Samsung Galaxy Note 9 si aggiorna a metà novembre 2020: le novità

Tommaso Lenci
12 Nov 2020

Samsung ha iniziato a rilasciare un aggiornamento firmware per i Galaxy Note 9 in Europa a metà novembre 2020: ecco i dettagli che dovete conoscere.

Galaxy Note 9 aggiornamento firmware novembre 2020

Se possedete un Samsung Galaxy Note 9 SM-N960F vi consigliamo di controllare se riceverete una nuova notifica di aggiornamento nei prossimi giorni.

L’azienda coreana ha infatti iniziato a rilasciare in Europa (più nello specifico in Germania) un nuovo aggiornamento firmware con seriale N960FXXU6FTK1.

Galaxy Note 9 aggiornamento firmware a metà novembre 2020: ecco i dettagli

Il firmware in questione è basato sul sistema operativo Android 10 e sull’interfaccia ONE UI 2.5 (quest’ultima rilasciata ad ottobre 2020).

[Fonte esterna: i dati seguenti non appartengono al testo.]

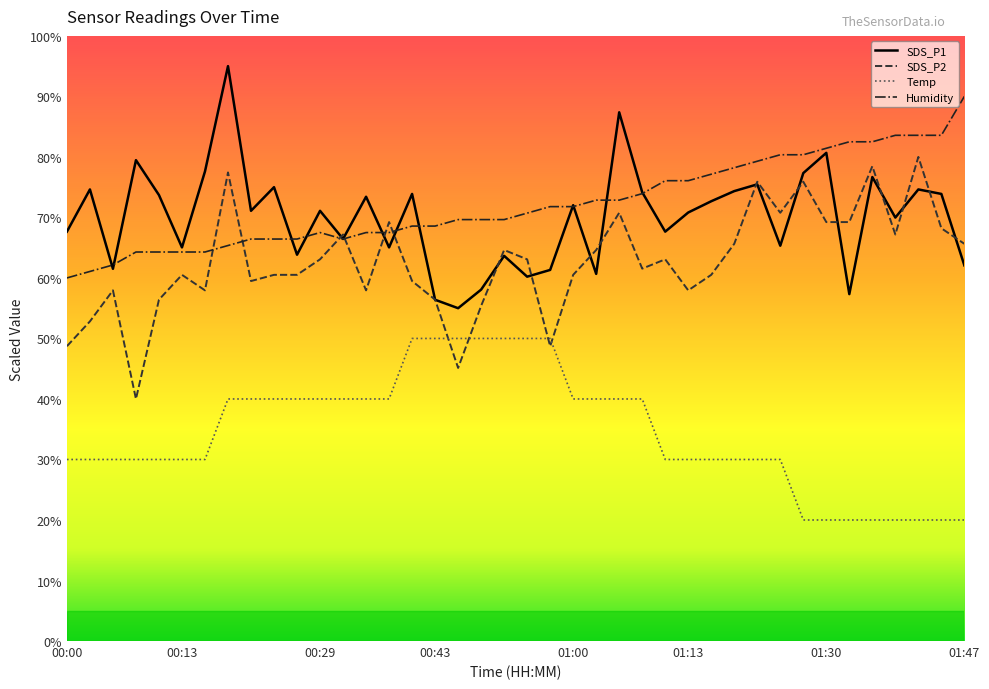

Rank the series at 01:25 from lowest to highest value.

Temp, SDS_P1, SDS_P2, Humidity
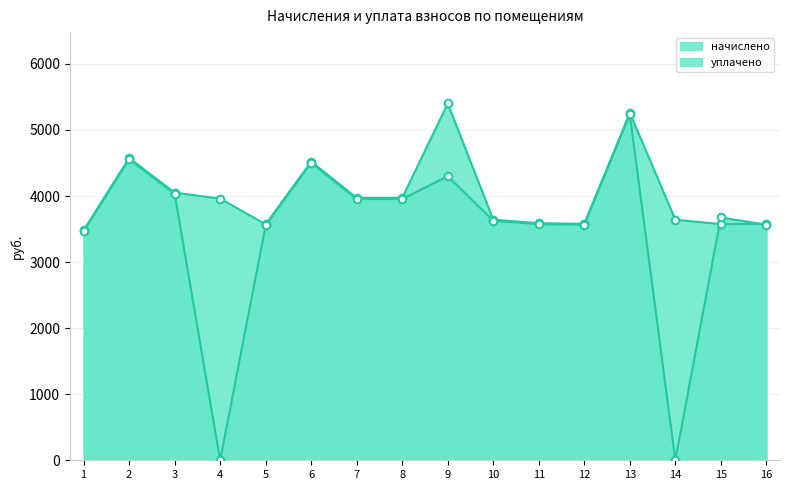

Which series contains the highest Y value?

начислено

Da quello che sappiamo il nuovo aggiornamento ha un unico scopo: aggiornare le patch di sicurezza a quelle rilasciate da Google nel mese di novembre 2020.

Per gli interessati, la patch di sicurezza di novembre 2020 corregge 5 vulnerabilità ritenute critiche di Android, oltre ad altre 29 falle di livello elevato e 31 minacce moderate.

Samsung inoltre ha risolto 5 tra vulnerabilità ed esposizioni sul proprio software nativo, inclusa una vulnerabilità che consentirebbe il bypass FRP (Factory REset Protection) tramite Secure Folder.

Allo stesso modo, la patch risolve un problema che consentiva a soggetti malintenzionati di accedere ai contenuti di una galleria bloccata sfruttando l’app S Secure.

Dato che l’aggiornamento ha iniziato a diffondersi tramite la classica modalità OTA (over the air) da poche ore in Germania, non sappiamo quando effettivamente sarà disponibile anche in Italia.

Potete controllare manualmente sul vostro Galaxy Note 9 entrando nel menù impostazioni->info telefono->aggiornamenti.

Ricevuta la notifica prima di aggiornare è sempre consigliabile effettuare un eventuale backup dei dati più importanti salvati sullo smartphone.

Inoltre ricordatevi di iniziare la procedura di installazione solo se la batteria ha un autonomia residua pari o superiore al 50%.